- _Your goal_: Recast the text lines from the rows below as a JSON list of strings, one string per line, with blank lines omitted. Leave the pictures out of the answer.

- _Supplied records_:
━━━━━━

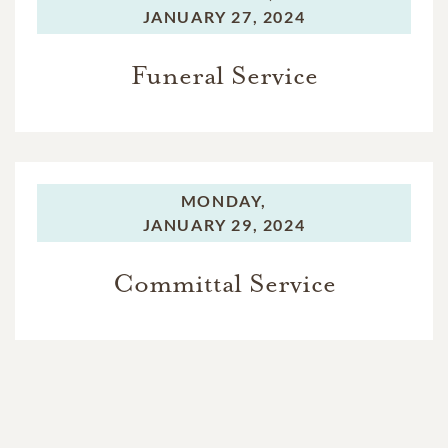
JANUARY 27, 2024
Funeral Service
MONDAY,
JANUARY 29, 2024
Committal Service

━━━━━━

- _Answer to this problem_:
[
  "JANUARY 27, 2024",
  "Funeral Service",
  "MONDAY,",
  "JANUARY 29, 2024",
  "Committal Service"
]